14 août 2013

Temps de lecture : 3 min

La Revue INfluencia : la schizophrénie du luxe…

Arbitrer entre des valeurs incompatibles et contradictoires, tel est l'enjeu majeur du luxe d'aujourd'hui et de demain.

Article paru dans la Revue INfluencia papier et Digitale N°2 : le luxe : quelle(s) valeur(s) pour le luxe ?

La schizophrénie se caractérise, entre autres, par une « grave division de la personnalité ». À l’observer, le luxe semble aujourd’hui atteint de multiples scissions de l’esprit ! Il oscille entre luxure et vertu, artisanat et technologie, universalité et localité, matérialisation et dématérialisation, intemporalité et instantanéité, magnificence et austérité… ses contradictions sont illimitées.
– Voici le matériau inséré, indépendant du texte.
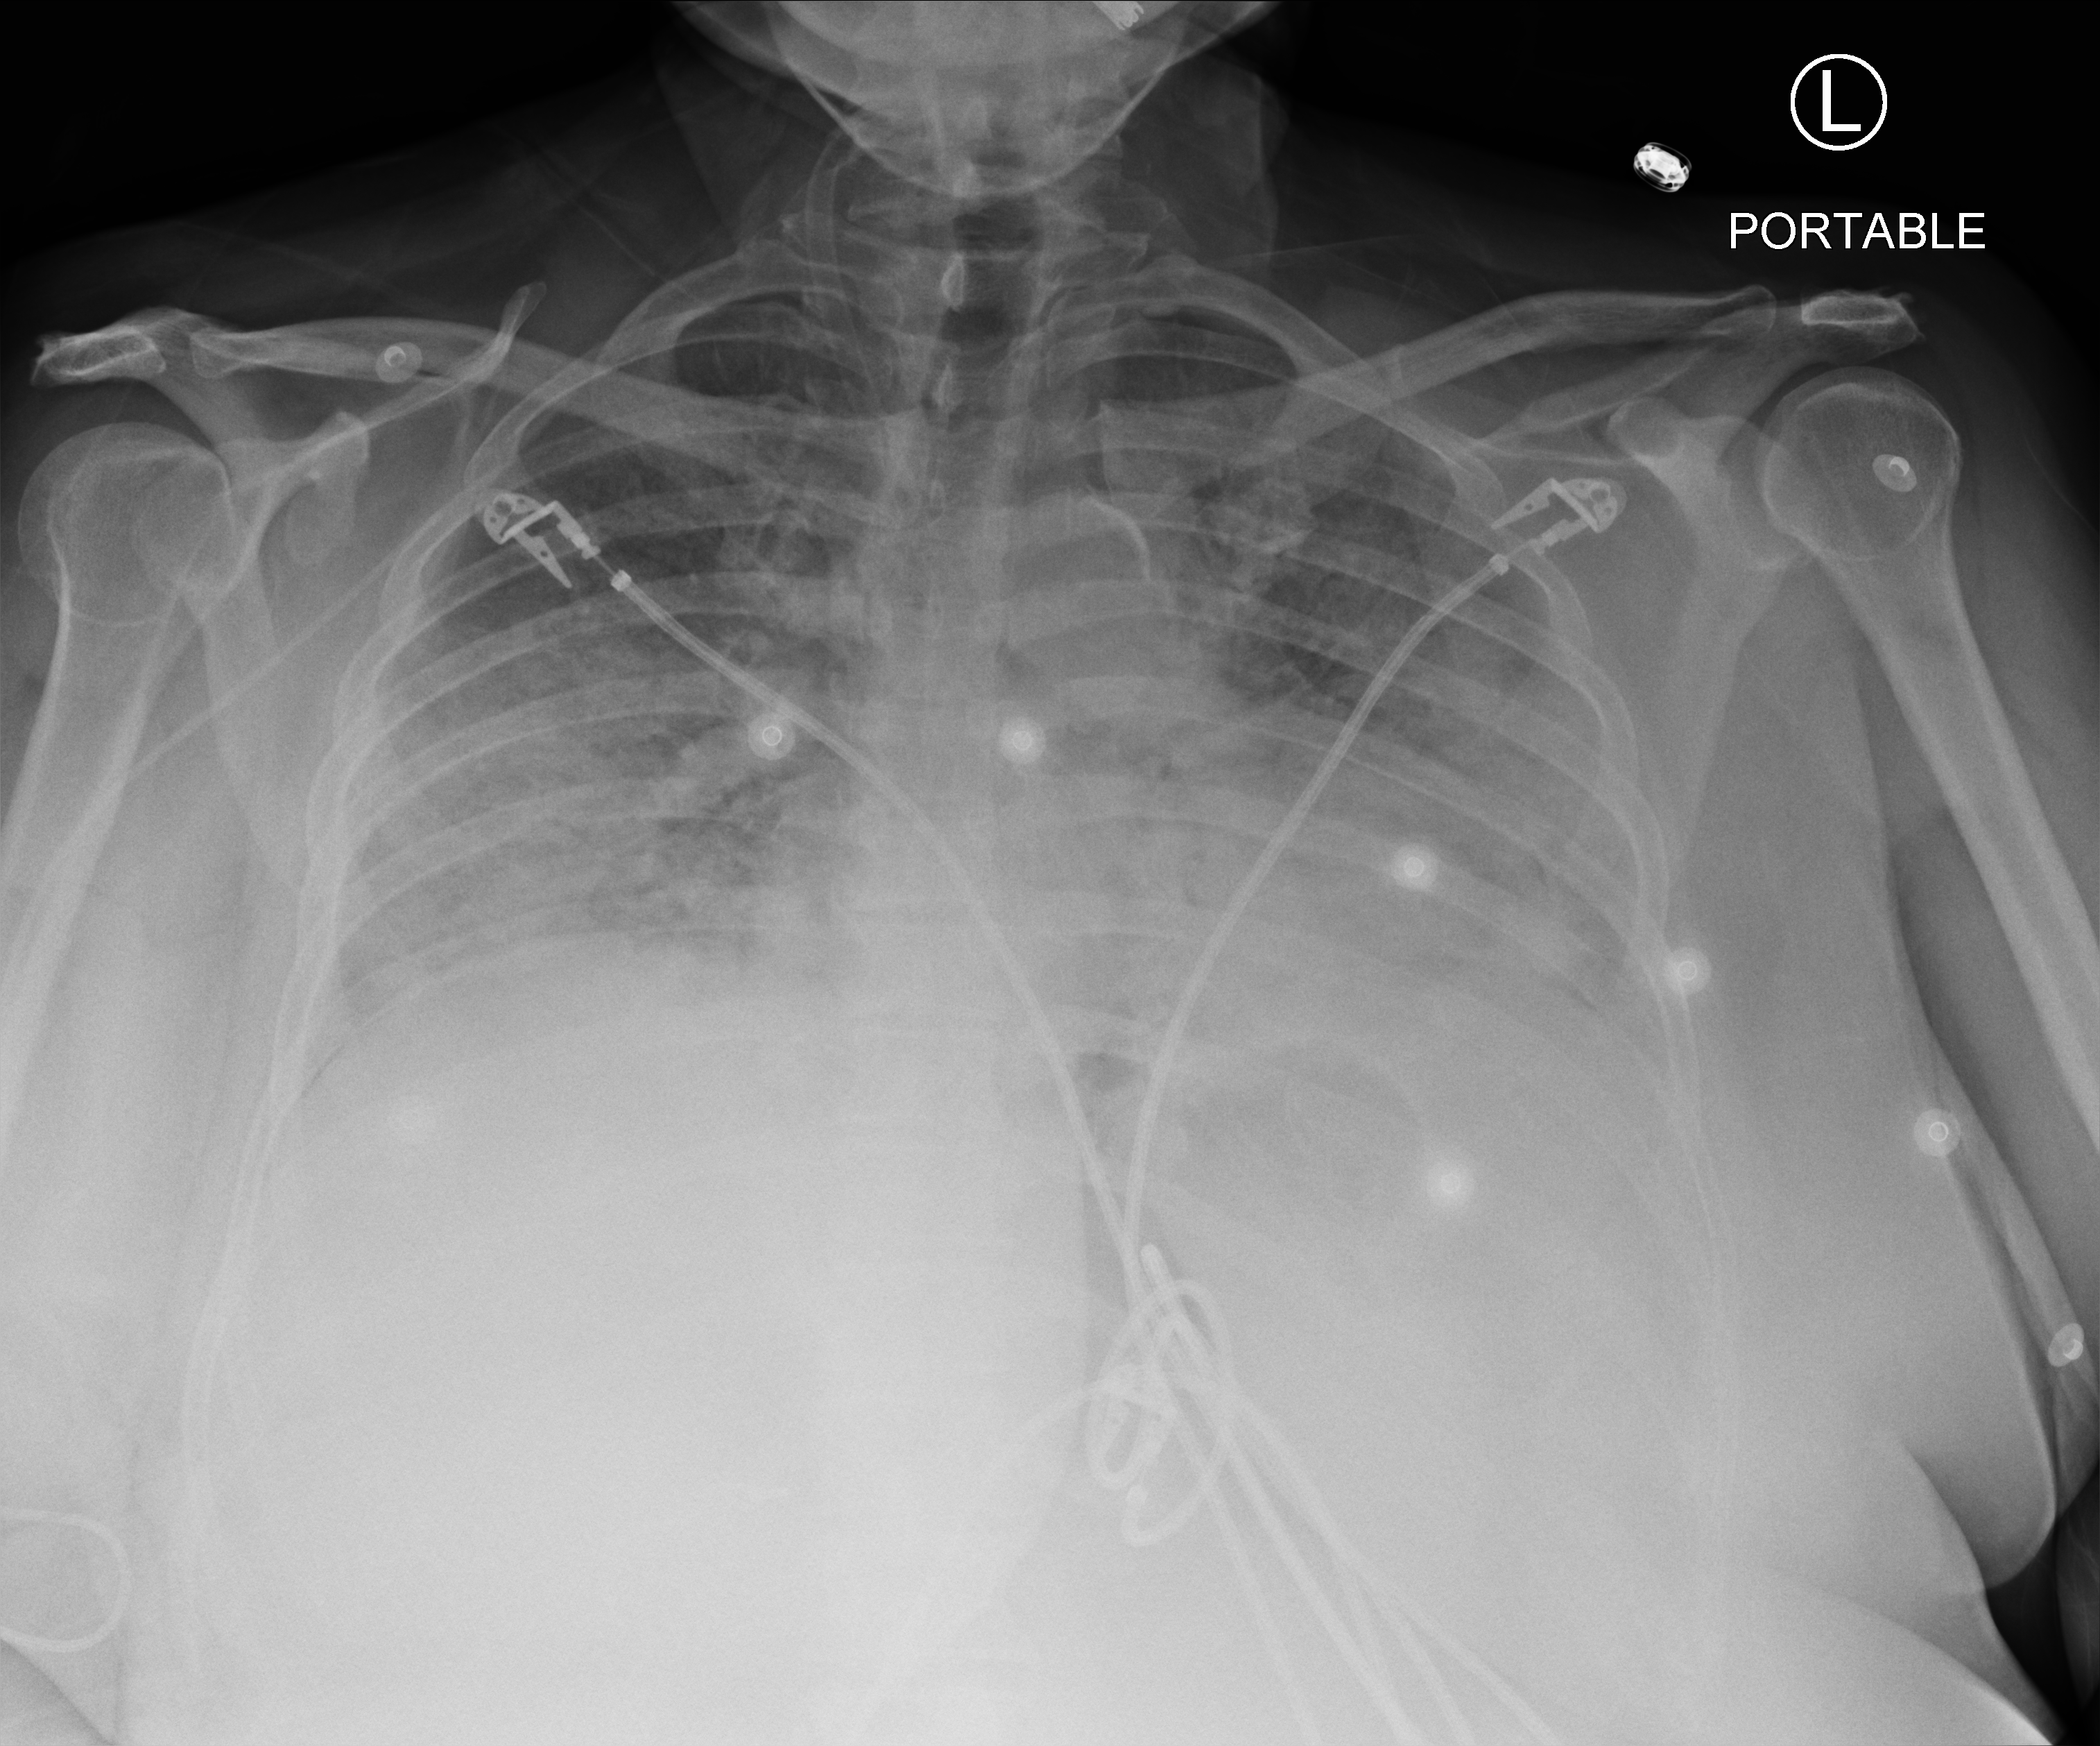
Chest X-ray (portable). Patient hospitalised with COVID-19; female, aged 18–59 years.
Admission-level facts for this patient (not findings on this image; timing relative to this image not recorded):
- hypertension (admission record): yes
Les grands paradoxes du luxe

Ils ont émergé dans les années 70, quand il a délaissé la haute-couture pour investir le prêt-à-porter et les accessoires. Ils ont été amplifiés dans les années 80 - et, plus encore, 90 - quand le luxe européen s’est déployé et démocratisé pour toucher des cibles toujours plus larges et diversifiées. Il devenait une véritable industrie, rompant avec ses valeurs de sélectivité et d’exclusivité : il lui fallait désormais toucher le plus grand nombre, être « accessible »… tout en continuant à projeter un idéal exclusif et inaccessible pour réalimenter le désir, réaffirmer son statut et constamment recréer de l’écart avec les marques mass.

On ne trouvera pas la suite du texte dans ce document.